— begin PASSAGE TO READ —
# 05 Amtima Front Strut Issue (Faulty Quick Strut?)



## show_time23 (Apr 26, 2010)

Hi,

Yesterday I replaced the following suspension components on both driver-side and passenger:

-INNER and OUTER tie rod ends
-Sway bar link
-Strut (Quick Strut replacement)

Lower Control arms are fairly new.

After Repairs I took the car to be Aligned as well as have the rear shocks replaced. While on my way to the shop it was smooth sailing, Until I hit a small bump in the road and heard a clunk from the right side as if something shifted from it's original place.

The clunking became worse and occurred when i hit even the smallest crack in the road. My mechanic checked to make sure that I bolted everthing in correctly. All was well in that department. So he figured maybe the centre bolt of the strut needed to be tightened.

When he attempted to tighten the Centre Strut bolt (While the car was on the ground after test driving) with an impact gun he realized that the the piston (or whatever is attached to the centre bolt) was spinning with it.

The clunking is definitely from a faulty Quick Strut right?

Thanks for the help

Salah


----------



## quadraria10 (Jul 6, 2010)

Having just changed mine, I noted that the instructions are very specific about not using an impact gun on that bolt.


----------
— end PASSAGE TO READ —
Answer these questions using the forum thread about the front strut:
1. From which side of the car did the clunk come?
2. What tool did the mechanic use on the center strut bolt?
3. What do the instructions say about that bolt, according to the later reply?
— begin ENTRIES PROVIDED —
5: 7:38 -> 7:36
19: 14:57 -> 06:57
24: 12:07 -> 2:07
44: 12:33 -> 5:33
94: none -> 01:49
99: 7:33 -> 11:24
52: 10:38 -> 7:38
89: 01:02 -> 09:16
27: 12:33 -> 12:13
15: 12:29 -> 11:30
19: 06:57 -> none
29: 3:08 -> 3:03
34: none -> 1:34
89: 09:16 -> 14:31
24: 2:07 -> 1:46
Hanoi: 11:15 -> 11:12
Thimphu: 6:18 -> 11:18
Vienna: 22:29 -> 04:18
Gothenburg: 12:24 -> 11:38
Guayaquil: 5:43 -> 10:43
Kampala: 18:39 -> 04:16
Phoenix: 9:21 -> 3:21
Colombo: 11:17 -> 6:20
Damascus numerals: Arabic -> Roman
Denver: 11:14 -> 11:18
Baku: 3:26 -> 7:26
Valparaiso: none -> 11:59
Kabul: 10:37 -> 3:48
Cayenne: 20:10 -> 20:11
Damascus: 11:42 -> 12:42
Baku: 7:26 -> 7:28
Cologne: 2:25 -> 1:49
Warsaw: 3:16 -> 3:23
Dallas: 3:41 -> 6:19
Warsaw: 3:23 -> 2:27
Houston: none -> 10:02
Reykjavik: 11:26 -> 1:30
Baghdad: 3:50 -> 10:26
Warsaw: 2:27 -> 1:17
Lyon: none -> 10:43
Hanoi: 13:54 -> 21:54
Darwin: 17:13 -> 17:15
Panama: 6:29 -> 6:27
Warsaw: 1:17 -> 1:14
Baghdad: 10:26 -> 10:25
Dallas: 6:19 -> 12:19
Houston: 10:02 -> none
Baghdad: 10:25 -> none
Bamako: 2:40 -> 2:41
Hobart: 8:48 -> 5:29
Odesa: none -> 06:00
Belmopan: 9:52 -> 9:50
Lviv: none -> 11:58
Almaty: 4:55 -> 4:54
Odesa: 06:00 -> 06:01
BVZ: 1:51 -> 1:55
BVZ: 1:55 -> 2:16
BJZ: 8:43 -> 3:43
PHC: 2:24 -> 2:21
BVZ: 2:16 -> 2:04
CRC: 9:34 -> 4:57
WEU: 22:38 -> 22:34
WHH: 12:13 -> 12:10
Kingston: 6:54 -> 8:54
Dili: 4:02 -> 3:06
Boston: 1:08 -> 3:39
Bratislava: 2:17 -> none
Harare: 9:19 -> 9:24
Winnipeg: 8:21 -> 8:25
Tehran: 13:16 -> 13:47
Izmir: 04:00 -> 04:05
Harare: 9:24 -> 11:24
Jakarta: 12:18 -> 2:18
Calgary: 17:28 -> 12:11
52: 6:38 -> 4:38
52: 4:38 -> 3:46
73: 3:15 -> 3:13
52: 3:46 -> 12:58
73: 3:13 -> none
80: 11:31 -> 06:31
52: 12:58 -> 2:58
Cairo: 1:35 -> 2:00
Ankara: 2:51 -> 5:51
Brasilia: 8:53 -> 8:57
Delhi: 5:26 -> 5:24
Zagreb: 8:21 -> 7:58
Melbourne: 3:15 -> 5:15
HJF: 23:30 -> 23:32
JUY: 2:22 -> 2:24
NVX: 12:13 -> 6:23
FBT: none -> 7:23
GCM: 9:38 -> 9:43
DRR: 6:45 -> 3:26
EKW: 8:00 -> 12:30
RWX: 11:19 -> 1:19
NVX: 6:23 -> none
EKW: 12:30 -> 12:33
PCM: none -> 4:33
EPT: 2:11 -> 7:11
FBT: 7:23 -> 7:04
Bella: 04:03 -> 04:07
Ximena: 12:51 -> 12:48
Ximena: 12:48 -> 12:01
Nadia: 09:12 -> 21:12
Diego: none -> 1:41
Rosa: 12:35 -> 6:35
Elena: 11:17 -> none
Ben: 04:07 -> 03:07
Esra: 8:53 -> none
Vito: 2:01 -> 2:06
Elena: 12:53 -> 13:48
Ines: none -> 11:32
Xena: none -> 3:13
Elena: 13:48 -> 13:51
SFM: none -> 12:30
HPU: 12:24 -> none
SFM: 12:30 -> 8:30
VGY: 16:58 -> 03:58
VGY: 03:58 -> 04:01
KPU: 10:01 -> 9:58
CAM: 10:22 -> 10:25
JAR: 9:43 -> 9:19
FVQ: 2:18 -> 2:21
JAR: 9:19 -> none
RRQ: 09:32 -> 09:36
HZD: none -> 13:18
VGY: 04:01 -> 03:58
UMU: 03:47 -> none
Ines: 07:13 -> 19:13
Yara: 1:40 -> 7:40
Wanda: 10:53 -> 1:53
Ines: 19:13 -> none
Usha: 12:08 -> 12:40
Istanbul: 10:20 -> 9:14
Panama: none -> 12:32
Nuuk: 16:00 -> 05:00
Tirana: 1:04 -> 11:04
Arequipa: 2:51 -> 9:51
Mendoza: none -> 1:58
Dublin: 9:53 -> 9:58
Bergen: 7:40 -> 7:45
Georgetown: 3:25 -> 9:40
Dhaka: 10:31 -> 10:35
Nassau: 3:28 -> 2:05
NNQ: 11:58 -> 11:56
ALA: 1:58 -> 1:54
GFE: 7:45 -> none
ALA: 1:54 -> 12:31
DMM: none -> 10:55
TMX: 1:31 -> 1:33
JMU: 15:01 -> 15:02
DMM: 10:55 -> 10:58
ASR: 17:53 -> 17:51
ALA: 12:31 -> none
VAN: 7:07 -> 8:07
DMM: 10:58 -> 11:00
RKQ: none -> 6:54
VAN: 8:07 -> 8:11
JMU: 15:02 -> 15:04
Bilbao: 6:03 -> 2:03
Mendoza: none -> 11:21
— end ENTRIES PROVIDED —
▶ **PROBLEM SOLUTION**
1. The right side.
2. An impact gun.
3. Not to use an impact gun on it.